Sacred Hill is a small team with specific roles, but its size also means Elena can “pester” her way into the lab, for example, and grow her knowledge. Next vintage she’ll be in a nightshift winemaking position, able to “step up and be a little bit more hands on in the decision making”, she says, noting that Sacred Hill is very supportive in giving her opportunities and experience.
As she’s learned about winemaking she’s also fallen for wine. “If you asked me that question when I first started my studies, I probably wouldn’t be as in love with it,” she says. “I had only really drunk Sauvignon Blanc and some rosé. Now I am getting into it, and I have so many great opportunities to try some amazing wines. I feel very lucky in that regard.”
At the top of her winemaking list is the Sacred Hill Chardonnay programme. “Especially our Riflemans. Working with barrels and Chardonnay is a dream, and we have awesome vineyards we source our Chardonnay from. We have some cool other things coming on, but Chardonnay has my heart.”

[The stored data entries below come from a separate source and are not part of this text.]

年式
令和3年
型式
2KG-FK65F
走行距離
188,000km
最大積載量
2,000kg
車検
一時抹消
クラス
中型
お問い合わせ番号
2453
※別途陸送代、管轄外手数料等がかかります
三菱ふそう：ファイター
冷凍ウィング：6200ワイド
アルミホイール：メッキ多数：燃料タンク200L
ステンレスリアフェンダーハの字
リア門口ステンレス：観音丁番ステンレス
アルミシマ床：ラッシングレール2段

And so does Hawke’s Bay. The impact of cyclone Gabrielle and community strength in its wake has strengthened her devotion to her home province and its wine community, and she was delighted to make it to the Hawke’s Bay Wine Awards straight after her Young Winemaker win. “It was a great time to celebrate all of our hard work despite the Cyclone and its effects,” she says. “Now working in the industry here I couldn’t imagine myself full-time anywhere else. It’s such a great region.”